> [Task item]: Your task is to print, exactly and only, the lines from the start of the entries below through the line with "their original cost. For additional importa". Include both ends, but skip the pictures.

[Records excerpted from a collection]
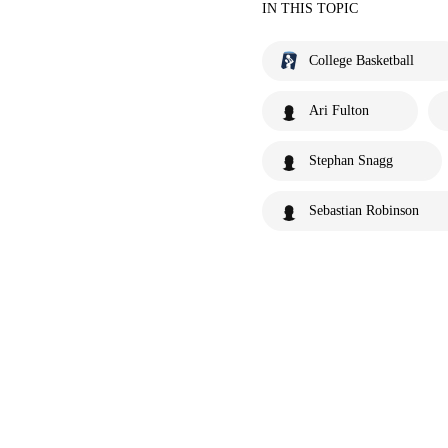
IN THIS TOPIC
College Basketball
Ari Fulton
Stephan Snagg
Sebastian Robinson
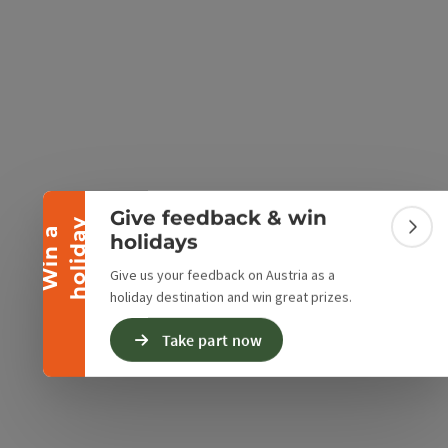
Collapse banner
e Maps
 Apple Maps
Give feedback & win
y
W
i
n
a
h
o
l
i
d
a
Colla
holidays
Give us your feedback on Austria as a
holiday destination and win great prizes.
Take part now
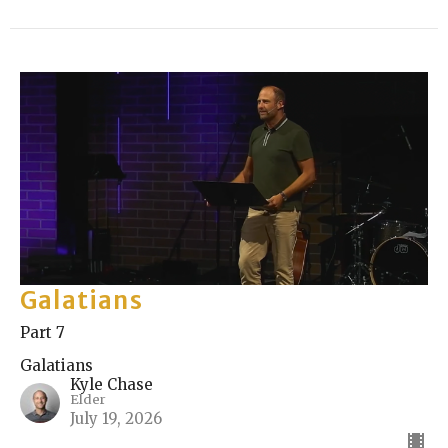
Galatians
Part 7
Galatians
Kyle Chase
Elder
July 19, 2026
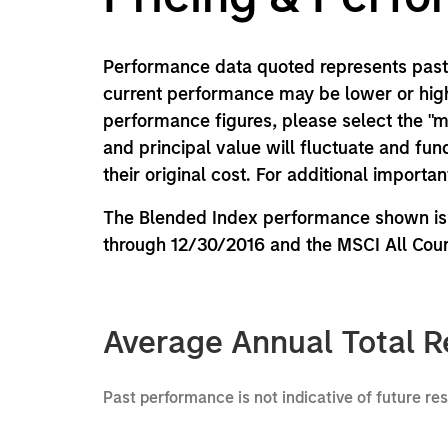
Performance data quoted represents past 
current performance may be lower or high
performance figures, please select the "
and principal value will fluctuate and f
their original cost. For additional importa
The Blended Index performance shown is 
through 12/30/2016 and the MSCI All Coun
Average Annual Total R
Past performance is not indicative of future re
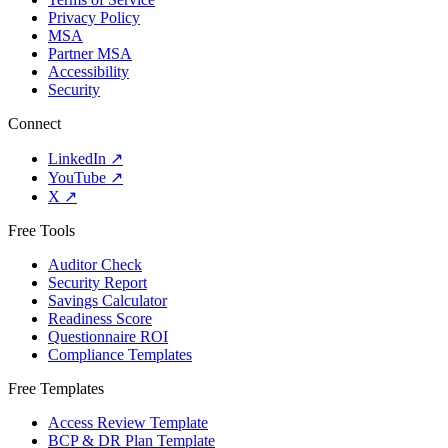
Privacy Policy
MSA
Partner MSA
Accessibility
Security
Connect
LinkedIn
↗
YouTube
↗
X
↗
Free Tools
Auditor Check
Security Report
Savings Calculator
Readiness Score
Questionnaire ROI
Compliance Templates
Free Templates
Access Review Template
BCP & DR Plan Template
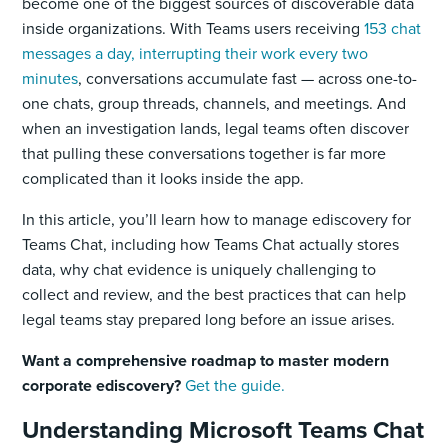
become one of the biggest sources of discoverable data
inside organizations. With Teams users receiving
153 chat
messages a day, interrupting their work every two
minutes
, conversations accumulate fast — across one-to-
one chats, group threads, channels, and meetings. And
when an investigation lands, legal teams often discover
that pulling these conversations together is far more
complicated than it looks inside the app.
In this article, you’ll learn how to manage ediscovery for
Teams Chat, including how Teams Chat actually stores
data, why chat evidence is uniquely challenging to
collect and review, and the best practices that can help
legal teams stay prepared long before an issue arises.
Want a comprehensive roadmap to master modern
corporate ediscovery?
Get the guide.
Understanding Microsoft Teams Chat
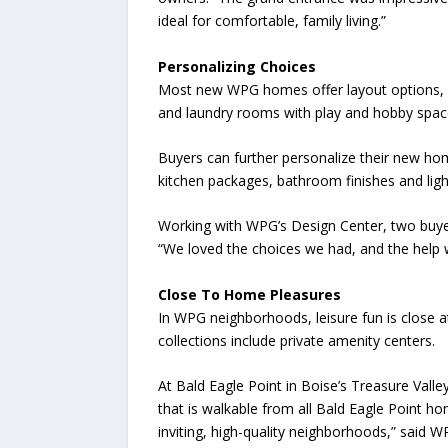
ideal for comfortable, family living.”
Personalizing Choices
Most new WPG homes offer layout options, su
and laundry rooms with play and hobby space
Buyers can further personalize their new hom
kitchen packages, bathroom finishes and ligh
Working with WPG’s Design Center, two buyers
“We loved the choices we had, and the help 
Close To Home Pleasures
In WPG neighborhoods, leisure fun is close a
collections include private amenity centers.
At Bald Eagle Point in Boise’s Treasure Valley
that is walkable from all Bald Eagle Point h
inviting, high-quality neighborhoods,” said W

> [Answer for the task]:
IN THIS TOPIC
College Basketball
Ari Fulton
Stephan Snagg
Sebastian Robinson
Collapse banner
e Maps
 Apple Maps
Give feedback & win
y
W
i
n
a
h
o
l
i
d
a
Colla
holidays
Give us your feedback on Austria as a
holiday destination and win great prizes.
Take part now
Galatians
Part 7
Galatians
Kyle Chase
Elder
July 19, 2026
Performance data quoted represents past 
current performance may be lower or high
performance figures, please select the "
and principal value will fluctuate and f
their original cost. For additional importa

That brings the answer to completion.